The purpose of this study is to evaluate the potential of the DMC satellite data as suitable alternative to Landsat‐7 ETM+ satellite data sets in view of the aging conditions, the failure of the Scan Line Corrector (SLC) and resulting scan line anomaly within the Landsat‐7 ETM+ data sets.
The DMC and Landsat‐7 ETM+ satellite data were compared by obtaining quantitative parameters such as; spatial, geometric, spectral, radiometric properties from coincident date images of the two satellite sensors, while inter‐relationship between DMC and Landsat‐7 ETM+ satellite data were established by deriving sensor inter‐calibration from linear regression equation.
The result shows that the performances of UK‐DMC match well with Landsat‐7 ETM+ and the accuracy of the UK‐DMC with respect to spatial, geometric properties. The frequency of DN distribution in each waveband for the two sensors and a pair‐wise relationship between the DN of selected targets was established using linear regression equation with coefficient of determination (R2) values that range from 0.92 to 0.95. These are adequate for data integration of the UK‐DMC and Landsat‐7 ETM+ sensors, and indicate that UK‐DMC can be used as a replacement for Landsat‐7 ETM+ and can provide a suitable platform for multi‐temporal and multi‐sensor approach that is required for the study of environmental dynamics.

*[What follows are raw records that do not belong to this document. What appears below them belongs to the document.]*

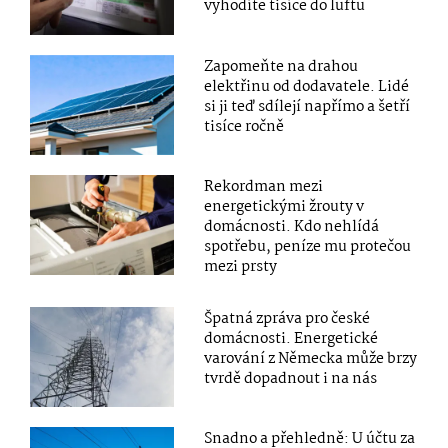
vyhodíte tisíce do luftu
Zapomeňte na drahou
elektřinu od dodavatele. Lidé
si ji teď sdílejí napřímo a šetří
tisíce ročně
Rekordman mezi
energetickými žrouty v
domácnosti. Kdo nehlídá
spotřebu, peníze mu protečou
mezi prsty
Špatná zpráva pro české
domácnosti. Energetické
varování z Německa může brzy
tvrdě dopadnout i na nás
Snadno a přehledně: U účtu za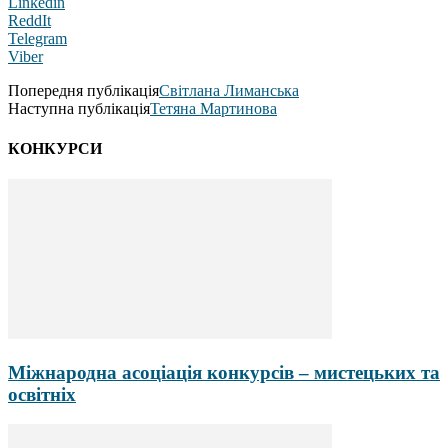
Linkedin
ReddIt
Telegram
Viber
Попередня публікація
Світлана Лиманська
Наступна публікація
Тетяна Мартинова
КОНКУРСИ
Міжнародна асоціація конкурсів – мистецьких та
освітніх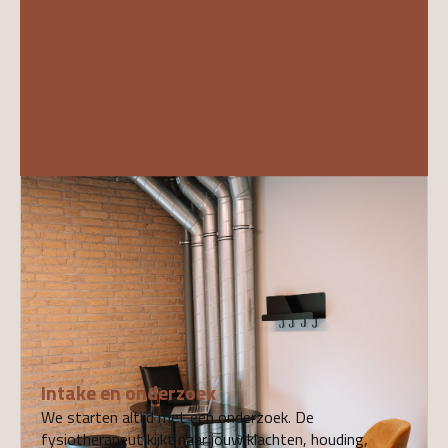
01
Intake en onderzoek
We starten altijd met een onderzoek. De
fysiotherapeut kijkt naar jouw klachten, houding,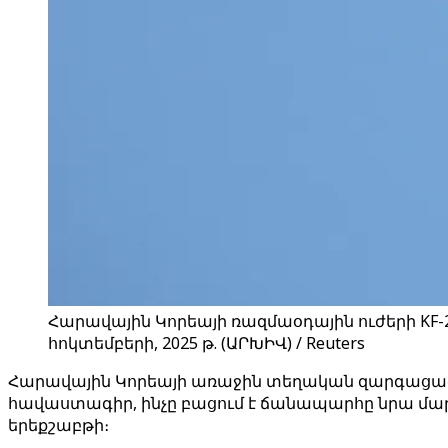
Հարավային Կորեայի ռազմաօդային ուժերի KF
հոկտեմբերի, 2025 թ. (ԱՐԽԻՎ) / Reuters
Հարավային Կորեայի առաջին տեղական զարգացած մ
հավաստագիր, ինչը բացում է ճանապարհը նրա մար
երեքշաբթի։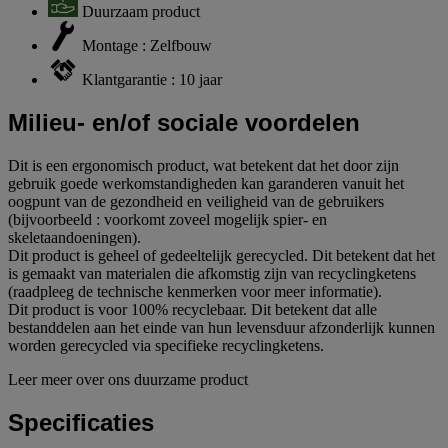
Duurzaam product
Montage : Zelfbouw
Klantgarantie : 10 jaar
Milieu- en/of sociale voordelen
Dit is een ergonomisch product, wat betekent dat het door zijn
gebruik goede werkomstandigheden kan garanderen vanuit het
oogpunt van de gezondheid en veiligheid van de gebruikers
(bijvoorbeeld : voorkomt zoveel mogelijk spier- en
skeletaandoeningen).
Dit product is geheel of gedeeltelijk gerecycled. Dit betekent dat het
is gemaakt van materialen die afkomstig zijn van recyclingketens
(raadpleeg de technische kenmerken voor meer informatie).
Dit product is voor 100% recyclebaar. Dit betekent dat alle
bestanddelen aan het einde van hun levensduur afzonderlijk kunnen
worden gerecycled via specifieke recyclingketens.
Leer meer over ons duurzame product
Specificaties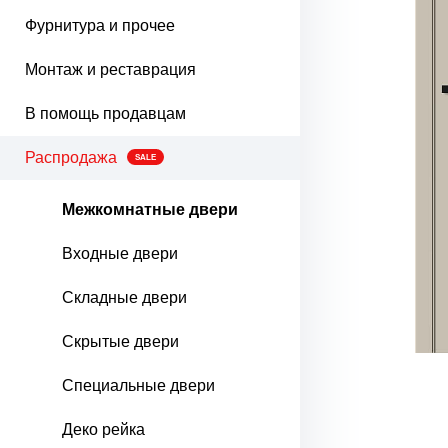
Фурнитура и прочее
Монтаж и реставрация
В помощь продавцам
Распродажа
SALE
Межкомнатные двери
Входные двери
Складные двери
Скрытые двери
Специальные двери
Деко рейка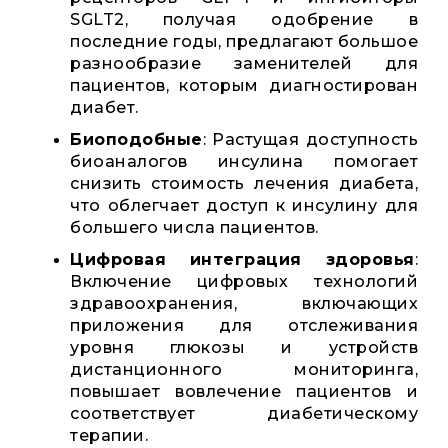
SGLT2, получая одобрение в
последние годы, предлагают большое
разнообразие заменителей для
пациентов, которым диагностирован
диабет.
Биоподобные
: Растущая доступность
биоаналогов инсулина помогает
снизить стоимость лечения диабета,
что облегчает доступ к инсулину для
большего числа пациентов.
Цифровая интеграция здоровья
:
Включение цифровых технологий
здравоохранения, включающих
приложения для отслеживания
уровня глюкозы и устройств
дистанционного мониторинга,
повышает вовлечение пациентов и
соответствует диабетическому
терапии.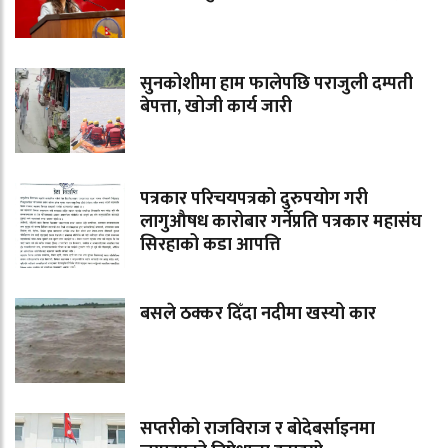
सुनकोशीमा हाम फालेपछि पराजुली दम्पती
बेपत्ता, खोजी कार्य जारी
पत्रकार परिचयपत्रको दुरुपयोग गरी
लागुऔषध कारोबार गर्नेप्रति पत्रकार महासंघ
सिरहाको कडा आपत्ति
बसले ठक्कर दिँदा नदीमा खस्यो कार
सप्तरीको राजविराज र बोदेबर्साइनमा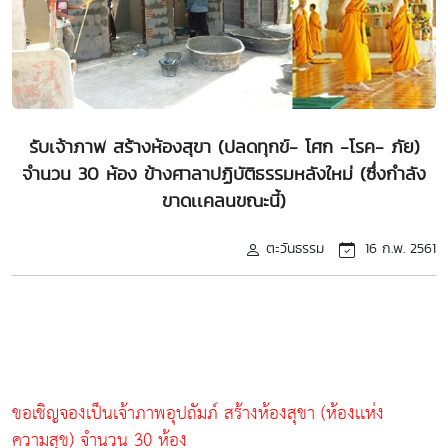
รับเจ้าภาพ สร้างห้องสุขา (ปลดทุกข์- โศก -โรค- ภัย)
จำนวน 30 ห้อง ข้างศาลาปฏิบัติธรรมหลังใหม่ (ซึ่งกำลัง
ขาดเเคลนขณะนี้)
ตะวันธรรม
16 ก.พ. 2561
ขอเชิญจองเป็นเจ้าภาพอุปถัมภ์ สร้างห้องสุขา (ห้องเเห่ง
ความสุข) จำนวน 30 ห้อง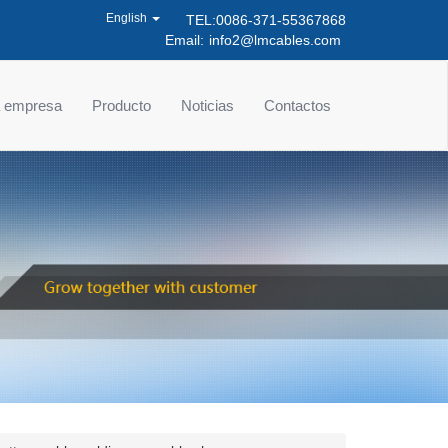
English
TEL:0086-371-55367868
Email:
info2@lmcables.com
la empresa
Producto
Noticias
Contactos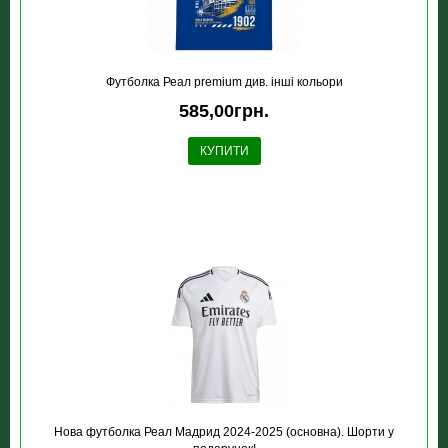
Футболка Реал premium див. інші кольори
585,00грн.
КУПИТИ
Нова футболка Реал Мадрид 2024-2025 (основна). Шорти у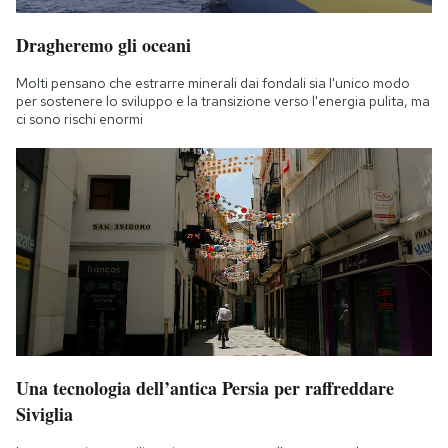
Dragheremo gli oceani
Molti pensano che estrarre minerali dai fondali sia l'unico modo
per sostenere lo sviluppo e la transizione verso l'energia pulita, ma
ci sono rischi enormi
Una tecnologia dell’antica Persia per raffreddare
Siviglia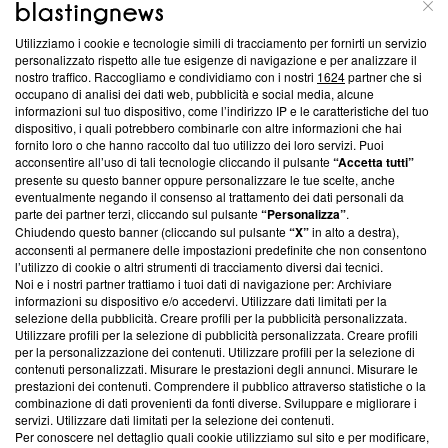
ABOUT
LINEA EDITORIALE
Utilizziamo i cookie e tecnologie simili di tracciamento per fornirti un servizio
personalizzato rispetto alle tue esigenze di navigazione e per analizzare il
Questa sezione offre informazioni trasparenti su Blasting
nostro traffico. Raccogliamo e condividiamo con i nostri
1624
partner che si
News, sui nostri processi editoriali e su come ci impegniamo a
occupano di analisi dei dati web, pubblicità e social media, alcune
creare news di qualità. Inoltre, afferma la nostra aderenza a
informazioni sul tuo dispositivo, come l’indirizzo IP e le caratteristiche del tuo
‘Trust Project - News with Integrity’
Blasting News non è
dispositivo, i quali potrebbero combinarle con altre informazioni che hai
fornito loro o che hanno raccolto dal tuo utilizzo dei loro servizi. Puoi
ancora membro del programma, ma ha richiesto di farne
acconsentire all’uso di tali tecnologie cliccando il pulsante
“Accetta tutti”
parte; Trust Project non ha ancora effettuato una verifica di
presente su questo banner oppure personalizzare le tue scelte, anche
conformità agli standard.
eventualmente negando il consenso al trattamento dei dati personali da
parte dei partner terzi, cliccando sul pulsante
“Personalizza”
.
Su di noi
Chiudendo questo banner (cliccando sul pulsante
“X”
in alto a destra),
acconsenti al permanere delle impostazioni predefinite che non consentono
Team editoriale
l’utilizzo di cookie o altri strumenti di tracciamento diversi dai tecnici.
Noi e i nostri partner trattiamo i tuoi dati di navigazione per: Archiviare
Corporate
informazioni su dispositivo e/o accedervi. Utilizzare dati limitati per la
selezione della pubblicità. Creare profili per la pubblicità personalizzata.
Redazione
Utilizzare profili per la selezione di pubblicità personalizzata. Creare profili
per la personalizzazione dei contenuti. Utilizzare profili per la selezione di
Informativa Privacy
contenuti personalizzati. Misurare le prestazioni degli annunci. Misurare le
prestazioni dei contenuti. Comprendere il pubblico attraverso statistiche o la
Cookie Policy
combinazione di dati provenienti da fonti diverse. Sviluppare e migliorare i
servizi. Utilizzare dati limitati per la selezione dei contenuti.
Per conoscere nel dettaglio quali cookie utilizziamo sul sito e per modificare,
Blasting SA, IDI CHE-247.845.224, Via Carlo Frasca, 3 - 6900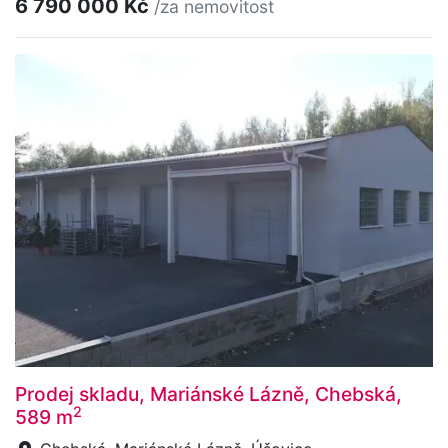
6 790 000 Kč
/za nemovitost
Prodej skladu, Mariánské Lázně, Chebská,
2
589 m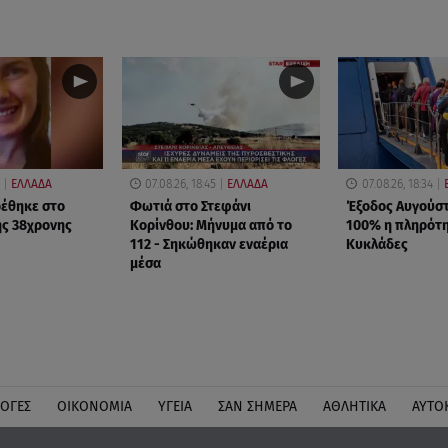
ΕΛΛΑΔΑ
07.08.26, 18:45
ΕΛΛΑΔΑ
07.08.26, 18:34
ρέθηκε στο
Φωτιά στο Στεφάνι
Έξοδος Αυγούστ
ης 38χρονης
Κορίνθου: Μήνυμα από το
100% η πληρότη
112 - Σηκώθηκαν εναέρια
Κυκλάδες
μέσα
ΛΟΓΕΣ
ΟΙΚΟΝΟΜΙΑ
ΥΓΕΙΑ
ΣΑΝ ΣΗΜΕΡΑ
ΑΘΛΗΤΙΚΑ
ΑΥΤΟ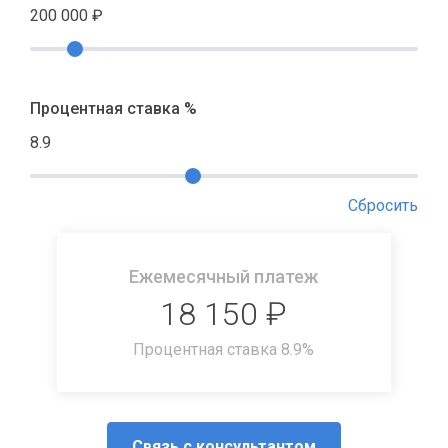
200 000
₽
Процентная ставка %
8.9
Сбросить
Ежемесячный платеж
18 150
₽
Процентная ставка
8.9
%
Связь с консультантом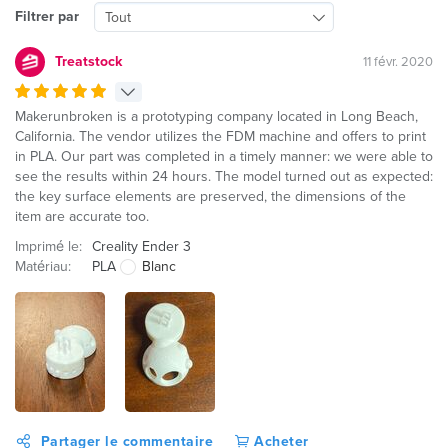
Filtrer par
Tout
Treatstock
11 févr. 2020
Makerunbroken is a prototyping company located in Long Beach,
California. The vendor utilizes the FDM machine and offers to print
in PLA. Our part was completed in a timely manner: we were able to
see the results within 24 hours. The model turned out as expected:
the key surface elements are preserved, the dimensions of the
item are accurate too.
Imprimé le:
Creality Ender 3
Matériau:
PLA
Blanc
Partager le commentaire
Acheter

The challenge in this study is that information on DMC sensor calibration and radiometric parameters such as time‐dependent change in the data derived from pre‐flight measurements, in‐flight calibration and ground‐based calibration data were not available at the time of this study. Therefore, absolute radiometric correction of converting the digital number (DN) recorded by the sensor to spectral radiance detected by the sensor using sensor‐specific calibration parameters was not possible. The suitable alternative is to use spectrally invariant targets for relative radiometric correction of DN to DN pair wise pixel technique and selecting similar targets on the images.
This study shows that a suitable platform for multi‐temporal and multi‐sensor approach that is required for the study of environmental dynamics can be provided.
The issue of climate change was mentioned in this manuscript because satellite sensors that were used previously for climate change (multi‐disciplinary approach) does not have the temporal dynamics of daily coverage (temporal) and spatial resolution like the DMC satellites while there is usually a trade‐off between temporal and spatial resolution. The DMC satellites have got the exceptional capability of daily temporal and medium spatial resolution that can be suitable for monitoring climate change. That is why in this study investigation was carried out on the unique properties of the DMC satellites by making comparative assessments Landsat‐7 ETM+.
The originality/value of this paper lies on the fact that; for the first time the DMC satellite data are being compared with Landsat‐7 ETM+ because of similar characteristics in terms of wavebands (near infrared, red and green) and spatial resolution (Landsat‐7 ETM+: 30 m, DMC: 32 m).